READING PASSAGE -
▼▼▼

Parenting guilt and shame are so common, pervasive and powerful. Many parents live with an all or nothing or “fixed” mindset. Contrast to a “growth mindset”, a fixed mindset experiences failure or mistakes as once and for all, the end. If you are not consistently perfect immediately, then there is no point in continuing to try. 


In this space, we cannot access the gifts of guilt or the purification of grief. In fact, we are shut down within and dismiss any opportunity to grow.


What has created generations of parents who are unsure about dealing with parental guilt, left feeling unable to make mistakes, to reflect and move forward with a stronger and more clear commitment of core values and desires?


What are the main sources of mom guilt?

If inner happiness is the greatest gift we can give our children, then many parents are presented with the challenge of a lifetime. 


Imagine, millions of parents right now tripping over themselves as they compete in the mental Olympics required in order to sift through guilt and shame laden thoughts. First, we have to acknowledge the thoughts that are having us feel guilty about parenting mistakes. 


I’m not doing enough.” 


I’m not giving my child what they need.” 


My mistakes are mounting during the most important years of my child’s life.” 


I have no idea what I’m doing.”


It can take a herculean effort to climb and pierce through this internal summit. To move through guilt in a productive way and emerge on the other side with greater clarity and dedication to yourself, your authentic calling as a parent, and your connection to your children.


Especially for parents who are actively making sense of how they were parented and choosing a different path for your own children, with regression into what we call “power over” parenting tools and techniques, mistakes are inevitable. 


You may find yourself fumbling about in the somewhat eternal abyss of: “am I doing this right?!” If you’re nodding your head right now, feeling so seen, then stick with us. Let’s work together to find your “flashlight” so to speak, through the dark caverns of parental guilt.

▲▲▲

[Saved data entries]
▼▼▼

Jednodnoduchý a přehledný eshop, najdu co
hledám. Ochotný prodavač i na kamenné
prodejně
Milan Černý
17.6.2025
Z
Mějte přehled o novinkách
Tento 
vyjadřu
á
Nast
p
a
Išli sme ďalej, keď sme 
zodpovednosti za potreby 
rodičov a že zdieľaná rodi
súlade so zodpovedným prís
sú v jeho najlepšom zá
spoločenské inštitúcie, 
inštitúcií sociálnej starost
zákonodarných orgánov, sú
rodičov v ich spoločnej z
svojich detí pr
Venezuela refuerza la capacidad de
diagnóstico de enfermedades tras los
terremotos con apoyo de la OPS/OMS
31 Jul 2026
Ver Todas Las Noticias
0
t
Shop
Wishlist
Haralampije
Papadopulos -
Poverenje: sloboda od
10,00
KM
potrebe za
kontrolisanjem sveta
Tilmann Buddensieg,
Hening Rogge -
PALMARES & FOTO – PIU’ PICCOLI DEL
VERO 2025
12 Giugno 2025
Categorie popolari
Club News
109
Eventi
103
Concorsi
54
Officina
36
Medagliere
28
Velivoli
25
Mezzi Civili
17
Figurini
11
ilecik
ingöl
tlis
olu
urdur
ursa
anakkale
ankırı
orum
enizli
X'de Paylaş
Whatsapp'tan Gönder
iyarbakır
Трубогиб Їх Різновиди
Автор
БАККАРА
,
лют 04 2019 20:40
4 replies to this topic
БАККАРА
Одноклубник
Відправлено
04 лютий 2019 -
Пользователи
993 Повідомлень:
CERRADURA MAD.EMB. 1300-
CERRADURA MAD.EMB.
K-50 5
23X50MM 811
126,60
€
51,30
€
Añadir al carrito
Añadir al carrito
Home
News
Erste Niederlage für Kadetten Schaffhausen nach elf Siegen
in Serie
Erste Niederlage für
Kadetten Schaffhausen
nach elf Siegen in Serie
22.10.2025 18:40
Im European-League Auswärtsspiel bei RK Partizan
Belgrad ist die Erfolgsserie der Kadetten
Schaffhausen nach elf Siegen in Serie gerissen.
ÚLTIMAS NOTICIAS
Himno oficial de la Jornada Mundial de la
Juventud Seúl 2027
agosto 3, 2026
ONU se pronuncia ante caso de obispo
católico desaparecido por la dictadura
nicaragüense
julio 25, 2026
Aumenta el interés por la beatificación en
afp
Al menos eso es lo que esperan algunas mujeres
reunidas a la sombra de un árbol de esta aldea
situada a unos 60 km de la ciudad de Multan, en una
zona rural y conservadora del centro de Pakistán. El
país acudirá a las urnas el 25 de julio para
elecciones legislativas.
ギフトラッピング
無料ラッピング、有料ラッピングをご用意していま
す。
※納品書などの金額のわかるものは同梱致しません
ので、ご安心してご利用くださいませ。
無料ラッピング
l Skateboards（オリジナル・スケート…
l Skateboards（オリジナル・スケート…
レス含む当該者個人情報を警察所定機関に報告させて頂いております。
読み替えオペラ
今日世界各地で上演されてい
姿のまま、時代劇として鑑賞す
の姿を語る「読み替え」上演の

▲▲▲

BRIEF 1 - In the passage on parenting guilt, how does a fixed mindset experience failure or mistakes?
BRIEF 2 - Extend the passage on parenting guilt from where it stops.

ANSWER AREA 1 - As once and for all, the end.

ANSWER AREA 2 -
We will make sense of shame, soften our defense to not ever feeling guilt, and learn how to grieve productively so we may welcome guilt as a guide.


How do you deal with feelings of guilt?

First it’s important to define what parenting guilt is for you. 


What does shame feel like for you? In order to access the opportunity for growth that guilt can provide, we must ANCHOR through our shame.


The first step is connecting to the physical sensation of shame and naming it for what it is. Return to the opening scenario, a parent locking themselves in the bathroom after slipping back into power and control over their children. 


A note on their mirror tells them to “forgive yourself”, but their brain cannot comprehend that invitation. First, their body must be experienced and felt exactly as it is.


This parent could say aloud, in conjunction with a body-soothing tool: “my body is overcome with shame. A part of me believes that I am a bad, wrong, and inherently worthless person. This feels true right now, because I feel so guilty for what I did. But it’s not the TRUTH. I will get through this”.



Or, “I am having an intense emotional flashback. I was conditioned to believe mistakes are not safe. I feel so afraid right now. I am believing this is the end of me. I feel as if I may not make it through this. But I know I will. I will”.


Overcoming parental guilt

Once our body is tended to and shame has been named, we can move into the more nuanced invitation that guilt can give us, if only our eyes are tuned in to the right station. 


We look now at another guide post in the arena of ‘right relationship’ and parenting with Dr. Brene Brown. She states in her article Guilt vs. Shame, “that guilt is adaptive and helpful—it’s holding something we’ve done or failed to do up against our values and feeling psychological discomfort.”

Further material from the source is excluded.